Altro terreno delicato di intervento ecclesiastico fu quello della lotta all’eterodossia: proprio nei primi anni dell’arcivescovado di Niccolini fu emessa la sentenza contro Galilei, filosofo della corte medicea, anche se pare che l'arcivescovo non abbia svolto un ruolo significativo nella vicenda, se non come censore del Dialogo sopra i due massimi sistemi del mondo, a cui rilasciò il vidit di stampa nel 1630 come vicario arcivescovile. Ben più grave, almeno nel contesto locale della città di Firenze, fu il caso di Pandolfo Ricasoli, patrizio fiorentino e canonico della cattedrale, condannato dall’inquisitore di Firenze e da Niccolini stesso nel corso di una cerimonia pubblica, il 24 novembre 1641, per le particolari forme di direzione spirituale adottate nei confronti di un circolo di donne devote. La partecipazione di Niccolini al processo risulta tuttavia solo di sostegno e di affiancamento all’azione inquisitoriale e, ancora una volta, non indica un intervento sostanziale dell’arcivescovo in un procedimento che coinvolgeva direttamente personaggi di prima grandezza nel panorama locale.
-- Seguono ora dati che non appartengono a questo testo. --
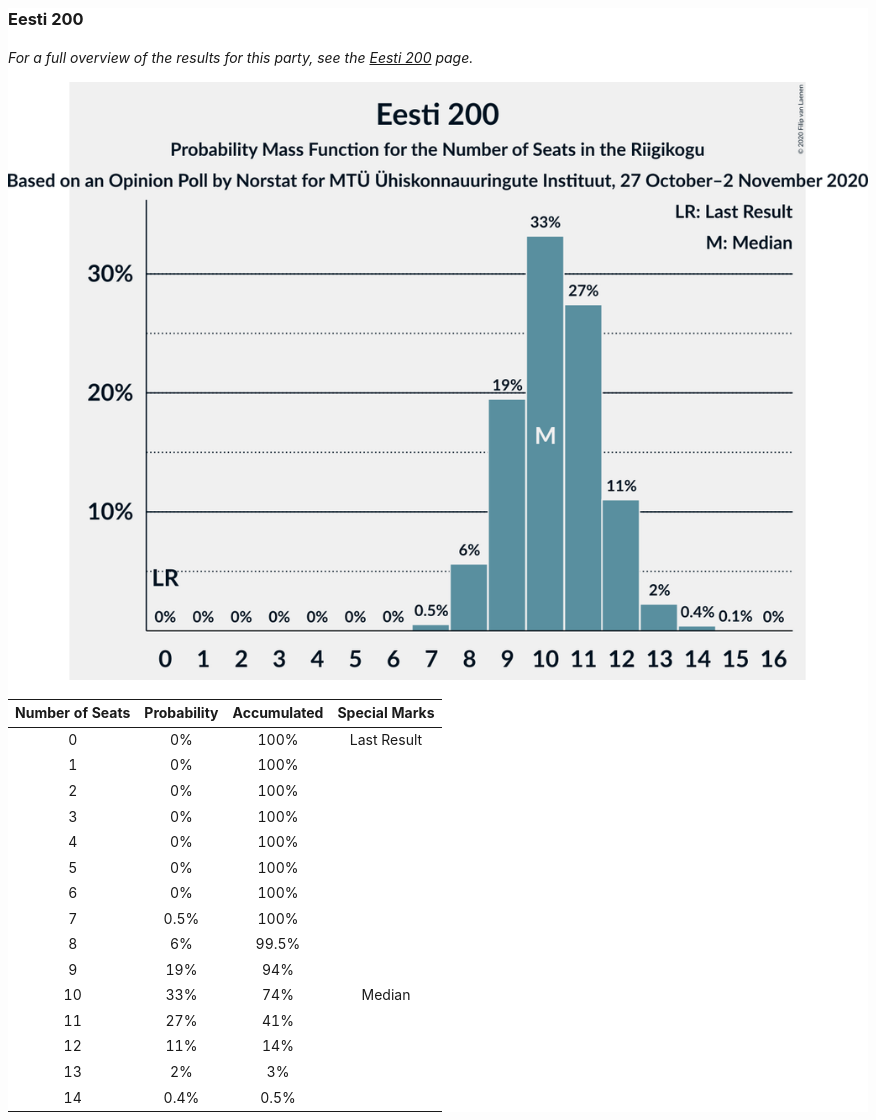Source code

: ### Eesti 200

*For a full overview of the results for this party, see the [Eesti 200](party-eesti200.html) page.*

![Graph with seats probability mass function not yet produced](2020-11-02-Norstat-seats-pmf-eesti200.png "Seats Probability Mass Function")

| Number of Seats | Probability | Accumulated | Special Marks |
|:---------------:|:-----------:|:-----------:|:-------------:|
| 0 | 0% | 100% | Last Result |
| 1 | 0% | 100% |  |
| 2 | 0% | 100% |  |
| 3 | 0% | 100% |  |
| 4 | 0% | 100% |  |
| 5 | 0% | 100% |  |
| 6 | 0% | 100% |  |
| 7 | 0.5% | 100% |  |
| 8 | 6% | 99.5% |  |
| 9 | 19% | 94% |  |
| 10 | 33% | 74% | Median |
| 11 | 27% | 41% |  |
| 12 | 11% | 14% |  |
| 13 | 2% | 3% |  |
| 14 | 0.4% | 0.5% |  |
Morì a Firenze il 1° dicembre 1651 e fu sepolto nella cattedrale.
Fonti e Bibl.: Firenze, Arch. arcivescovile, Filze di cancelleria 15-20; Libri di cancelleria 10-12; Mensa arcivescovile, II s., 197; Ibid., Arch. Niccolini di Camugliano, Fondo antico, 28-29, 248-249; Arch. di Stato di Firenze, Miscellanea medicea, 105 ins. 19, 226, 305 ins. 6, 341 ins. 4, 344 ins. 5; Decreta synodi dioecesanae florentinae habitae in metropolitana ecclesia die xvi mensis iulii MDCXXXVII, Firenze 1637; Decreta et acta Synodi dioecesanae florentinae habitae in metropolitana ecclesia XVII mensis maii anni MDCXLV, Firenze 1645; F. Ughelli, Italia sacra…, Venezia 1714, p. 192; L.G. Cerracchini, Cronologia sacra de’ vescovi e arcivescovi di Firenze, Firenze 1716, pp. 216-221; L. Passerini, Genealogia e storia della famiglia Niccolini, Firenze 1870, pp. 68 s.; K. Eubel, Hierarchia catholica …, IV, Münster 1935, p. 188; E. Barletti, Il palazzo arcivescovile di Firenze. Vicende architettoniche dal 1533 al 1895, Firenze 1989, p. 43; M.P. Paoli, «Nuovi» vescovi per l’antica città: per una storia della Chiesa fiorentina tra Cinque e Seicento, in Istituzioni e società in Toscana in età moderna, II, Roma 1994, pp. 748-786, in part. p. 774; G. Aranci, L’Archivio della Cancelleria arcivescovile di Firenze: inventario delle visite pastorali, Firenze 1998, ad ind.; C. Callard, L’inquisiteur, le prince et l’historien: l’année 1641 à Florence, in Dix-septième siècle, LI (1999), pp. 449-468; L. Roscioni, Il governo della follia: ospedali, medici e pazzi nell’età moderna, Milano 2003, p. 55; D. Edigati, Il ministro censurato: giustizia secolare e diritto d’asilo nella Firenze di Ferdinando II, in Annali di storia di Firenze, II (2007), pp. 115-150.